Besides a vaccine, the Holy Grail in the Covid crisis that every government has been reaching for has been the setting up of ‘test and trace’ schemes.
Testing and tracing have been credited with the lower incidence of Covid in places like Italy, when it used to be one of the worst-hit countries, Germany or even the Philippines.
But these kinds of schemes are reliant on widespread testing. So the $64,000 question is: how good are the tests?
Dr. Robert Verkerk, director of the Alliance for Natural Health, and a columnist on our magazine What Doctors Don’t Tell You, and his colleagues have addressed just this question. Recently they offered blow by blow dismantling of the accuracy of the Covid test.
This involves deconstruction a few types of statistical analysis, so I’ll try to relay Rob’s brilliant findings as simply as possible.
Currently, aside from the clinical symptoms (like loss of taste and smell) most cases of Covid are confirmed through use of the RT-PCR test. That alphabet soup stands for ‘reverse transcriptase polymerase chain reaction,’ which means that the test works by using an enzyme called reverse transcriptase to turn a piece of RNA into a matching set of DNA.
The PCR or ‘chain reaction’ portion then starts crazily replicating the DNA exponentially, with a fluorescent signal added to these DNA doppelgangers to easily identify them.

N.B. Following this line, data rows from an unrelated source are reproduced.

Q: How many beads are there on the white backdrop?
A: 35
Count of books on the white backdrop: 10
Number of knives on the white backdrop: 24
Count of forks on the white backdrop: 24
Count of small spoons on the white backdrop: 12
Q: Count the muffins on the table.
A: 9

Kary Mullis, the offbeat inventor of the test, was awarded the Nobel prize for his discovery, which has been used to detect, among other things, disguised moose meat in hamburger, the brain of a 7000-year-old human mummy, the true identity of the outlaw Jesse James and even the fur of a cat named Snowball, which turned out to be crucial in identifying the perpetrator of a murder.
A highly sensitive test in the lab, no doubt, but by Mullis’ own admission, no good when it came to diagnosing disease out there in the real world.
Rob quotes the biochemist Dr. David Rasnick, who says that the PCR test is a ‘great scientific research tool,’ but a ‘horrible tool for clinical medicine.’
A bad test for Covid
Why could such as sensitive test be rubbish at detecting a virus? When attempting to work out the accuracy of a test like this, researchers use two yardsticks: a test’s sensitivity –its ability to detect true positives – and its specificity – its ability to detect true negatives.
So let’s say that a test has a sensitivity of 99 percent. That means that out of 100 tests, only one of the tests will pick up a false negative. As for its specificity, out of another 100 tests, only one of the tests will show a false positive.
And all the makers of the Covid PCR tests claim high specificity and sensitivity.
So far so good. Despite the fact that governments like to say we are in the midst of an epidemic of Covid, the fact is that a very small percentage of us have this virus at any particular time.
So in that situation, says Rob, scientists have to rely on a statistical method called ‘Bayesian probability theory’ which says that if we know the ‘disease prevalence’ – ie, the proportion of the population in any community, state or country who are infected with the virus – we can better assess how accurate the test result is.
Here’s where it gets interesting. The lower the prevalence of the Covid virus, the wildly less accurate the test becomes in accurately identifying a true positive. The opposite is the case with false negatives; the higher the prevalence of disease, the wildly less accurate the true negative test results.
To assess the accuracy of any given test result, says Rob, you also need another statistic. This one makes use of Baysian probability to work out the Positive Predictive Value (PPV) and the Negative Predictive Value (NPV), both used by the late Doug Altman, a professor of Statistics at Oxford University, to determine the accuracy of diagnostic and screening tests.
Assuming that the tests have a 95 percent accuracy in sensitivity and specificity – which most companies producing these tests claim – just watch what happens to the PPV – the chance you get an accurate positive reading – when the percentage of the population with Covid falls.
These are Verkerk’s calculations (he is a PhD from Imperial College, essentially one of the world’s premier universities in mathematics and science, so he knows his onions) for parts of the UK.
For the Northwest, where 0.21 percent of the population supposedly have Covid, representing the highest prevalence of the virus, the chances of an accurate positive test stand at 9 percent. In the West Midlands, the area with only 0.04 percent of the population infected, the chances you are going to get an accurate test is essentially 1 percent.
What about the US, the country with the world’s highest number of cases, which reported 302,715 cases in the last seven days as of this writing?
That is, essentially 1 in every 1057 Americans, or a prevalence of 0.09 percent. According to Verkerk’s statistics, that means that the accuracy of those positive tests is, at best, about 15 percent.
You can calculate this yourself, says Rob, by plugging in the numbers in Medcalc, which is statistical software for non-scientists: https://www.medcalc.org/calc/diagnostic_test.php
Why is this so? Verkerk describes it as analogous as looking for a needle in a haystack. “As real needles are so few and far between, the chance of finding things that look like needles but aren’t increases.”